Consequently, to ensure a currency’s capacity to retain its purchasing power within short-term horizons and effectively fulfill its role as a medium of exchange, a degree of price stability is essential. Stablecoins have been developed with the explicit objective of addressing this challenge.

Types of Stablecoins

Many people argue that stablecoins are useless as the underlying value, e.g. the US Dollar, is widely accepted. However, the counter argument is that stablecoins offer greater interoperability in the digital age and in a landscape not controlled by central banks.

There are 4 different types of Stablecoins widely accepted today:

  1. Fiat-Collaterised Stablecoins

These stablecoins maintain a reserve of fiat currency, such as the US Dollar, as collateral, assuring the stablecoin’s value. Tether (USDT) and TrueUSD (TUSD) are popular stablecoins backed by US Dollar reserves and denominated at parity to the US Dollar.

  1. Commodity-Backed Stablecoins

These stablecoins are pegged to the market value of commodities such as gold, silver, or oil. These stablecoins hold the commodity through third-party custodians or by investing in instruments that hold them. One example is Tether Gold (XAUt), which is backed by gold reserves.

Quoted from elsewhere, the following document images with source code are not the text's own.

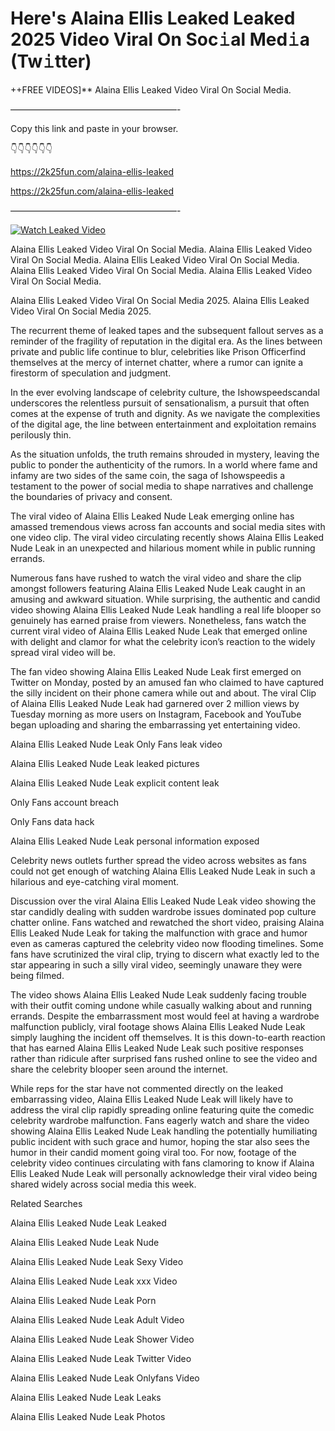 # Here's Alaina Ellis Leaked Leaked 2025 Video Viral On Soc𝚒al Med𝚒a (Tw𝚒tter)

++FREE VIDEOS]** Alaina Ellis Leaked Video Viral On Social Media.

———————————————————-

Copy this link and paste in your browser.

👇👇👇👇👇👇

https://2k25fun.com/alaina-ellis-leaked

https://2k25fun.com/alaina-ellis-leaked

———————————————————-

[![Watch Leaked Video](https://miro.medium.com/v2/resize:fit:828/format:webp/1*cilzJN44JGOrTw9NJCrNHA.gif "Watch Leaked Video")](https://2k25fun.com/alaina-ellis-leaked)

Alaina Ellis Leaked Video Viral On Social Media. Alaina Ellis Leaked Video Viral On Social Media. Alaina Ellis Leaked Video Viral On Social Media. Alaina Ellis Leaked Video Viral On Social Media. Alaina Ellis Leaked Video Viral On Social Media.

Alaina Ellis Leaked Video Viral On Social Media 2025. Alaina Ellis Leaked Video Viral On Social Media 2025.

The recurrent theme of leaked tapes and the subsequent fallout serves as a reminder of the fragility of reputation in the digital era. As the lines between private and public life continue to blur, celebrities like Prison Officerfind themselves at the mercy of internet chatter, where a rumor can ignite a firestorm of speculation and judgment.

In the ever evolving landscape of celebrity culture, the Ishowspeedscandal underscores the relentless pursuit of sensationalism, a pursuit that often comes at the expense of truth and dignity. As we navigate the complexities of the digital age, the line between entertainment and exploitation remains perilously thin.

As the situation unfolds, the truth remains shrouded in mystery, leaving the public to ponder the authenticity of the rumors. In a world where fame and infamy are two sides of the same coin, the saga of Ishowspeedis a testament to the power of social media to shape narratives and challenge the boundaries of privacy and consent.

The viral video of Alaina Ellis Leaked Nude Leak emerging online has amassed tremendous views across fan accounts and social media sites with one video clip. The viral video circulating recently shows Alaina Ellis Leaked Nude Leak in an unexpected and hilarious moment while in public running errands.

Numerous fans have rushed to watch the viral video and share the clip amongst followers featuring Alaina Ellis Leaked Nude Leak caught in an amusing and awkward situation. While surprising, the authentic and candid video showing Alaina Ellis Leaked Nude Leak handling a real life blooper so genuinely has earned praise from viewers. Nonetheless, fans watch the current viral video of Alaina Ellis Leaked Nude Leak that emerged online with delight and clamor for what the celebrity icon’s reaction to the widely spread viral video will be.

The fan video showing Alaina Ellis Leaked Nude Leak first emerged on Twitter on Monday, posted by an amused fan who claimed to have captured the silly incident on their phone camera while out and about. The viral Clip of Alaina Ellis Leaked Nude Leak had garnered over 2 million views by Tuesday morning as more users on Instagram, Facebook and YouTube began uploading and sharing the embarrassing yet entertaining video.

Alaina Ellis Leaked Nude Leak Only Fans leak video

Alaina Ellis Leaked Nude Leak leaked pictures

Alaina Ellis Leaked Nude Leak explicit content leak

Only Fans account breach

Only Fans data hack

Alaina Ellis Leaked Nude Leak personal information exposed

Celebrity news outlets further spread the video across websites as fans could not get enough of watching Alaina Ellis Leaked Nude Leak in such a hilarious and eye-catching viral moment.

Discussion over the viral Alaina Ellis Leaked Nude Leak video showing the star candidly dealing with sudden wardrobe issues dominated pop culture chatter online. Fans watched and rewatched the short video, praising Alaina Ellis Leaked Nude Leak for taking the malfunction with grace and humor even as cameras captured the celebrity video now flooding timelines. Some fans have scrutinized the viral clip, trying to discern what exactly led to the star appearing in such a silly viral video, seemingly unaware they were being filmed.

The video shows Alaina Ellis Leaked Nude Leak suddenly facing trouble with their outfit coming undone while casually walking about and running errands. Despite the embarrassment most would feel at having a wardrobe malfunction publicly, viral footage shows Alaina Ellis Leaked Nude Leak simply laughing the incident off themselves. It is this down-to-earth reaction that has earned Alaina Ellis Leaked Nude Leak such positive responses rather than ridicule after surprised fans rushed online to see the video and share the celebrity blooper seen around the internet.

While reps for the star have not commented directly on the leaked embarrassing video, Alaina Ellis Leaked Nude Leak will likely have to address the viral clip rapidly spreading online featuring quite the comedic celebrity wardrobe malfunction. Fans eagerly watch and share the video showing Alaina Ellis Leaked Nude Leak handling the potentially humiliating public incident with such grace and humor, hoping the star also sees the humor in their candid moment going viral too. For now, footage of the celebrity video continues circulating with fans clamoring to know if Alaina Ellis Leaked Nude Leak will personally acknowledge their viral video being shared widely across social media this week.

Related Searches

Alaina Ellis Leaked Nude Leak Leaked

Alaina Ellis Leaked Nude Leak Nude

Alaina Ellis Leaked Nude Leak Sexy Video

Alaina Ellis Leaked Nude Leak xxx Video

Alaina Ellis Leaked Nude Leak Porn

Alaina Ellis Leaked Nude Leak Adult Video

Alaina Ellis Leaked Nude Leak Shower Video

Alaina Ellis Leaked Nude Leak Twitter Video

Alaina Ellis Leaked Nude Leak Onlyfans Video

Alaina Ellis Leaked Nude Leak Leaks

Alaina Ellis Leaked Nude Leak Photos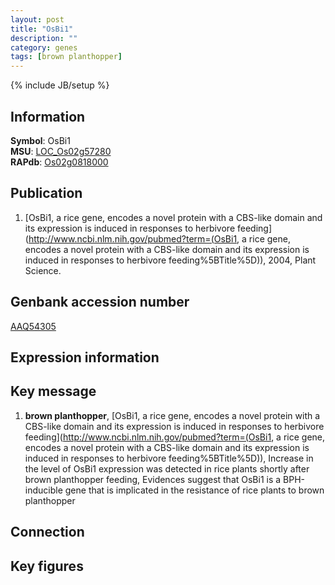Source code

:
 ```yaml
---
layout: post
title: "OsBi1"
description: ""
category: genes
tags: [brown planthopper]
---
```

{% include JB/setup %}

## Information
__Symbol__: OsBi1  
__MSU__: [LOC_Os02g57280](http://rice.plantbiology.msu.edu/cgi-bin/ORF_infopage.cgi?orf=LOC_Os02g57280)  
__RAPdb__: [Os02g0818000](http://rapdb.dna.affrc.go.jp/viewer/gbrowse_details/irgsp1?name=Os02g0818000)  

## Publication
1. [OsBi1, a rice gene, encodes a novel protein with a CBS-like domain and its expression is induced in responses to herbivore feeding](http://www.ncbi.nlm.nih.gov/pubmed?term=(OsBi1, a rice gene, encodes a novel protein with a CBS-like domain and its expression is induced in responses to herbivore feeding%5BTitle%5D)), 2004, Plant Science.

## Genbank accession number
[AAQ54305](http://www.ncbi.nlm.nih.gov/nuccore/AAQ54305)

## Expression information

## Key message
1. __brown planthopper__, [OsBi1, a rice gene, encodes a novel protein with a CBS-like domain and its expression is induced in responses to herbivore feeding](http://www.ncbi.nlm.nih.gov/pubmed?term=(OsBi1, a rice gene, encodes a novel protein with a CBS-like domain and its expression is induced in responses to herbivore feeding%5BTitle%5D)),  Increase in the level of OsBi1 expression was detected in rice plants shortly after brown planthopper feeding, Evidences suggest that OsBi1 is a BPH-inducible gene that is implicated in the resistance of rice plants to brown planthopper

## Connection

## Key figures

  1. Crypto-Collaterised Stablecoins

These stablecoins are backed by other cryptocurrencies. Due to the fact that the reserve cryptocurrency may also be prone to high volatility, such stablecoins are over-collaterised which means the value of the cryptocurrency held in reserves exceeds the value of the stablecoins issued. For example, MakerDAO’s Dai (DAI) stablecoin is pegged to the US Dollar but is backed by Ethereum (ETH).

  1. Algorithmic Stablecoins

These stablecoins may or may not be backed by reserve assets, depending on the issuer. Their core strategy involves maintaining price stability by algorithmically adjusting the coin’s supply based on a predefined formula.

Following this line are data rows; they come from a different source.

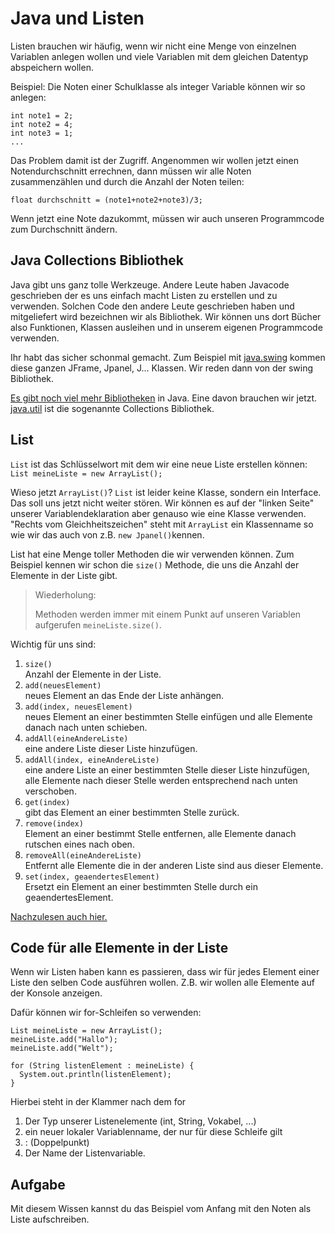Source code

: # Java und Listen

Listen brauchen wir häufig, wenn wir nicht eine Menge von einzelnen Variablen anlegen wollen und viele Variablen mit dem gleichen Datentyp abspeichern wollen.

Beispiel: Die Noten einer Schulklasse als integer Variable können wir so anlegen:

```
int note1 = 2;
int note2 = 4;
int note3 = 1;
...
```
Das Problem damit ist der Zugriff. Angenommen wir wollen jetzt einen Notendurchschnitt errechnen, dann müssen wir alle Noten zusammenzählen und durch die Anzahl der Noten teilen:

`float durchschnitt = (note1+note2+note3)/3;`

Wenn jetzt eine Note dazukommt, müssen wir auch unseren Programmcode zum Durchschnitt ändern.

## Java Collections Bibliothek

Java gibt uns ganz tolle Werkzeuge. Andere Leute haben Javacode geschrieben der es uns einfach macht Listen zu erstellen und zu verwenden. Solchen Code den andere Leute geschrieben haben und mitgeliefert wird bezeichnen wir als Bibliothek. Wir können uns dort Bücher also Funktionen, Klassen ausleihen und in unserem eigenen Programmcode verwenden.

Ihr habt das sicher schonmal gemacht. Zum Beispiel mit [java.swing](https://docs.oracle.com/javase/7/docs/api/javax/swing/package-summary.html) kommen diese ganzen JFrame, Jpanel, J... Klassen. Wir reden dann von der swing Bibliothek.

[Es gibt noch viel mehr Bibliotheken](https://docs.oracle.com/javase/7/docs/api/overview-summary.html) in Java. Eine davon brauchen wir jetzt. [java.util](https://docs.oracle.com/javase/7/docs/api/java/util/package-summary.html) ist die sogenannte Collections Bibliothek.

## List

`List` ist das Schlüsselwort mit dem wir eine neue Liste erstellen können:
`List meineListe = new ArrayList();`

Wieso jetzt `ArrayList()`? `List` ist leider keine Klasse, sondern ein Interface. Das soll uns jetzt nicht weiter stören. Wir können es auf der "linken Seite" unserer Variablendeklaration aber genauso wie eine Klasse verwenden. "Rechts vom Gleichheitszeichen" steht mit `ArrayList` ein Klassenname so wie wir das auch von z.B. `new Jpanel()`kennen.

List hat eine Menge toller Methoden die wir verwenden können. Zum Beispiel kennen wir schon die `size()` Methode, die uns die Anzahl der Elemente in der Liste gibt.

>Wiederholung:
>
>Methoden werden immer mit einem Punkt auf unseren Variablen aufgerufen `meineListe.size()`.

Wichtig für uns sind:

1. `size()`  
Anzahl der Elemente in der Liste.
2. `add(neuesElement)`  
neues Element an das Ende der Liste anhängen.
3. `add(index, neuesElement)`  
neues Element an einer bestimmten Stelle einfügen und alle Elemente danach nach unten schieben.
4. `addAll(eineAndereListe)`  
eine andere Liste dieser Liste hinzufügen.
5. `addAll(index, eineAndereListe)`  
eine andere Liste an einer bestimmten Stelle dieser Liste hinzufügen, alle Elemente nach dieser Stelle werden entsprechend nach unten verschoben.
6. `get(index)`  
gibt das Element an einer bestimmten Stelle zurück.
7. `remove(index)`  
Element an einer bestimmt Stelle entfernen, alle Elemente danach rutschen eines nach oben.
8. `removeAll(eineAndereListe)`  
Entfernt alle Elemente die in der anderen Liste sind aus dieser Elemente.
9. `set(index, geaendertesElement)`  
Ersetzt ein Element an einer bestimmten Stelle durch ein geaendertesElement.

[Nachzulesen auch hier.](https://docs.oracle.com/javase/7/docs/api/java/util/List.html)

## Code für alle Elemente in der Liste

Wenn wir Listen haben kann es passieren, dass wir für jedes Element einer Liste den selben Code ausführen wollen. Z.B. wir wollen alle Elemente auf der Konsole anzeigen.

Dafür können wir for-Schleifen so verwenden:

```
List meineListe = new ArrayList();
meineListe.add("Hallo");
meineListe.add("Welt");

for (String listenElement : meineListe) {
  System.out.println(listenElement);
}
```

Hierbei steht in der Klammer nach dem for
1. Der Typ unserer Listenelemente (int, String, Vokabel, ...)
2. ein neuer lokaler Variablenname, der nur für diese Schleife gilt
3. : (Doppelpunkt)
4. Der Name der Listenvariable.

## Aufgabe

Mit diesem Wissen kannst du das Beispiel vom Anfang mit den Noten als Liste aufschreiben.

This approach, while reminiscent of central banks that also manage currency value without relying on reserves, lacks the public oversight and legal backing of central bank policies. 

However, this lack of oversight can lead to crises, as exemplified by the dramatic collapse of TerraUSD (UST) in May 2022. The UST token lost its peg to the US Dollar, plummeting over 60%, as the price of its sister token, Luna, crashed by over 80% within a single day.”

Stablecoin Regulations

Given the rapid growth of the $160+ billion stablecoin market and its potential systemic impact, regulators continue to intensify scrutiny on the stablecoin market. The Markets in Crypto Assets Regulation (MiCA) in Europe, effective in 2023, exemplifies this trend. 

MiCA effectively bans all algorithmic stablecoins and mandates that other stablecoins maintain comprehensive reserves held by third-party custodians. These reserves must be liquid and adhere to a 1:1 ratio with all issued coins.

Conclusion

In conclusion, stablecoins have emerged as a crucial innovation within the cryptocurrency landscape, addressing the volatility inherent in cryptocurrencies like Bitcoin. While various types of stablecoins exist, ranging from fiat-collateralised to algorithmic, ensuring their stability and mitigating potential risks remain paramount. 

The regulatory landscape is evolving rapidly, with initiatives like MiCA aiming to enhance transparency, protect investors, and foster responsible innovation within the stablecoin market.

As the cryptocurrency ecosystem continues to mature, the role of stablecoins will likely evolve alongside it, playing a significant role in facilitating seamless and secure transactions within the digital economy.

The comments, opinions, and analyses expressed in this article are for informational purposes only, and it should not be referenced as Financial Advice.